Source data:
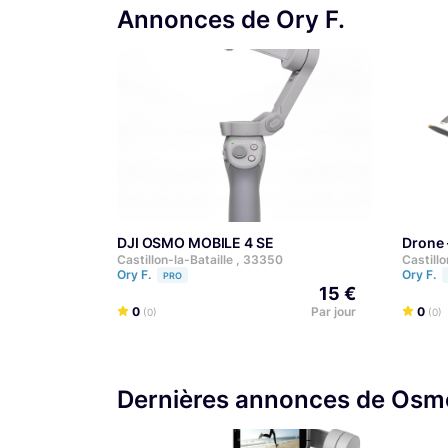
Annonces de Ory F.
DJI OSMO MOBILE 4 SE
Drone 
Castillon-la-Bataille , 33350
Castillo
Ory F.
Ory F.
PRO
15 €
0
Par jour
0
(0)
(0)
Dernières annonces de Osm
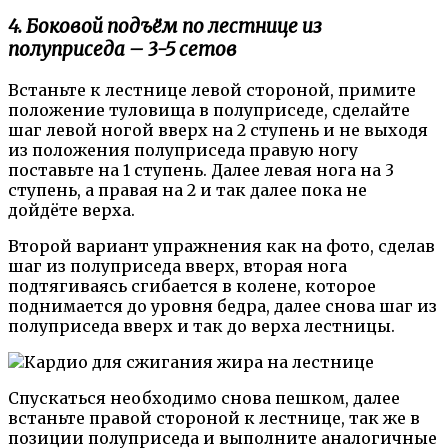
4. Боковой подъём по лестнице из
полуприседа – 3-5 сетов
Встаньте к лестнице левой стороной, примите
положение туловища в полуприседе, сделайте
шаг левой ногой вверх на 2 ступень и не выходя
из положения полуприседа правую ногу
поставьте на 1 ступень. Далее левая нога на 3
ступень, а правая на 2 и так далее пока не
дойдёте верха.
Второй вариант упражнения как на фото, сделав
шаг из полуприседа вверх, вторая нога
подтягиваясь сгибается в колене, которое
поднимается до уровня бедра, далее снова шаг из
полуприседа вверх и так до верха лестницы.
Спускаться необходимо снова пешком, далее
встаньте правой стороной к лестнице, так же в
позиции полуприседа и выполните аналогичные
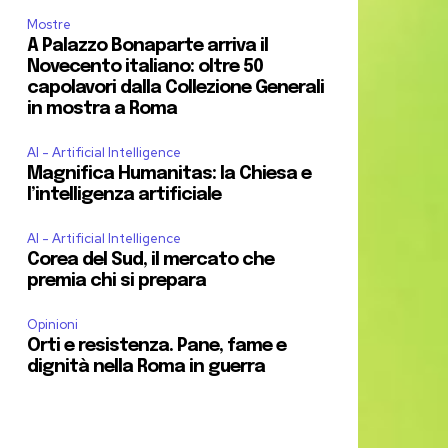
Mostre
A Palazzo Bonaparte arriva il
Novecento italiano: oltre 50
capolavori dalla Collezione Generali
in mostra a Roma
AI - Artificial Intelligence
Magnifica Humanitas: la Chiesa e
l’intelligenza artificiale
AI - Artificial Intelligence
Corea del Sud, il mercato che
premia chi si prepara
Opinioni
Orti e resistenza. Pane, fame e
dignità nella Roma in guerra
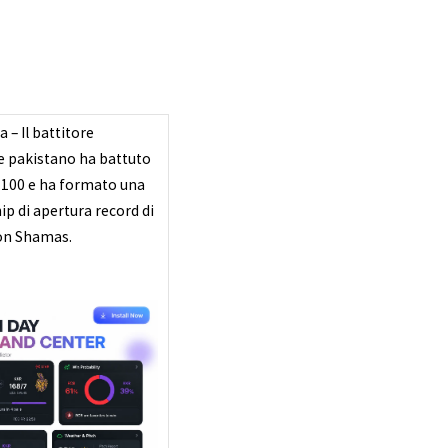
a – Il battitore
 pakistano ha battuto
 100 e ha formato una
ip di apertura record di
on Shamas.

* * *

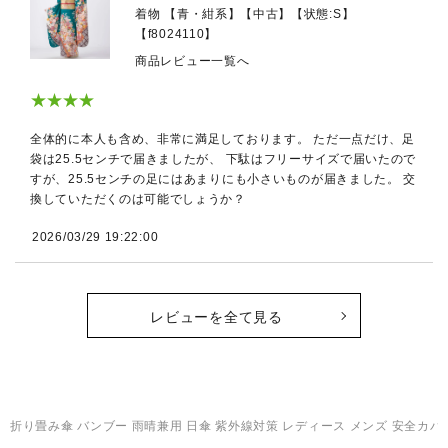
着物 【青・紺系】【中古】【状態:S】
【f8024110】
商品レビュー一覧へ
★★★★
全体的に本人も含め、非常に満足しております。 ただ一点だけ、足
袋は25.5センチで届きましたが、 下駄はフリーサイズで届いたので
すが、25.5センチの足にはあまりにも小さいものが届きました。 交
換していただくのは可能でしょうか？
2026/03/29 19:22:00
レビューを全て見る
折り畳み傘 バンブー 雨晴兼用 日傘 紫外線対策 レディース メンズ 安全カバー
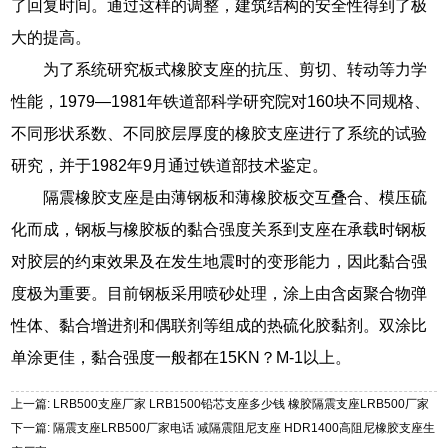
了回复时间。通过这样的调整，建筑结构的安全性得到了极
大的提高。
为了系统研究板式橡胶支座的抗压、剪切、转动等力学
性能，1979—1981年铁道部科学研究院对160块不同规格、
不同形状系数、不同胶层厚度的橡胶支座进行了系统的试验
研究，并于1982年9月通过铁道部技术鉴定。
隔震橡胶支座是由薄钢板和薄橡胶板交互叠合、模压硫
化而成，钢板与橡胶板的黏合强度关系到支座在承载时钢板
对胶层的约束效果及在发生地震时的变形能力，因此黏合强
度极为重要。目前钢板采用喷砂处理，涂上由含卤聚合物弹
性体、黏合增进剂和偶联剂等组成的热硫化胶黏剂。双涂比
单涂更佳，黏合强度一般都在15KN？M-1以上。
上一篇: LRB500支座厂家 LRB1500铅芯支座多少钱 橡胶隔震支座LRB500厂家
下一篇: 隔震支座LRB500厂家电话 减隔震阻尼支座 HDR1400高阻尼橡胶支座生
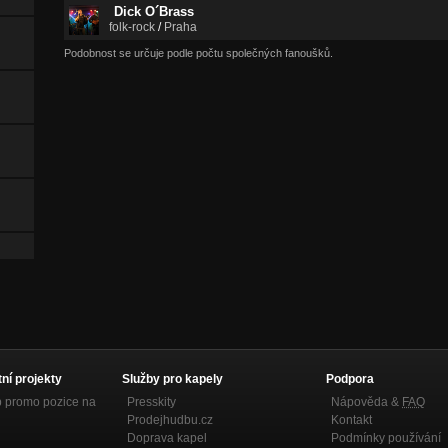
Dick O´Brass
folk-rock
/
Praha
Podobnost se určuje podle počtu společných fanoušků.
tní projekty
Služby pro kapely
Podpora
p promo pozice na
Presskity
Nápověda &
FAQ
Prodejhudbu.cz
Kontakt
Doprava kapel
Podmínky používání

What this task involves: Quote the data word for word, beginning with the line that contains "了回复时间。通过这样的调整，建筑结构的安全性得到了极" and going on through the line that contains "Podmínky používání". Leave the pictures out of your answer.

Solution to this task:
了回复时间。通过这样的调整，建筑结构的安全性得到了极
大的提高。
为了系统研究板式橡胶支座的抗压、剪切、转动等力学
性能，1979—1981年铁道部科学研究院对160块不同规格、
不同形状系数、不同胶层厚度的橡胶支座进行了系统的试验
研究，并于1982年9月通过铁道部技术鉴定。
隔震橡胶支座是由薄钢板和薄橡胶板交互叠合、模压硫
化而成，钢板与橡胶板的黏合强度关系到支座在承载时钢板
对胶层的约束效果及在发生地震时的变形能力，因此黏合强
度极为重要。目前钢板采用喷砂处理，涂上由含卤聚合物弹
性体、黏合增进剂和偶联剂等组成的热硫化胶黏剂。双涂比
单涂更佳，黏合强度一般都在15KN？M-1以上。
上一篇: LRB500支座厂家 LRB1500铅芯支座多少钱 橡胶隔震支座LRB500厂家
下一篇: 隔震支座LRB500厂家电话 减隔震阻尼支座 HDR1400高阻尼橡胶支座生
Dick O´Brass
folk-rock
/
Praha
Podobnost se určuje podle počtu společných fanoušků.
tní projekty
Služby pro kapely
Podpora
p promo pozice na
Presskity
Nápověda &
FAQ
Prodejhudbu.cz
Kontakt
Doprava kapel
Podmínky používání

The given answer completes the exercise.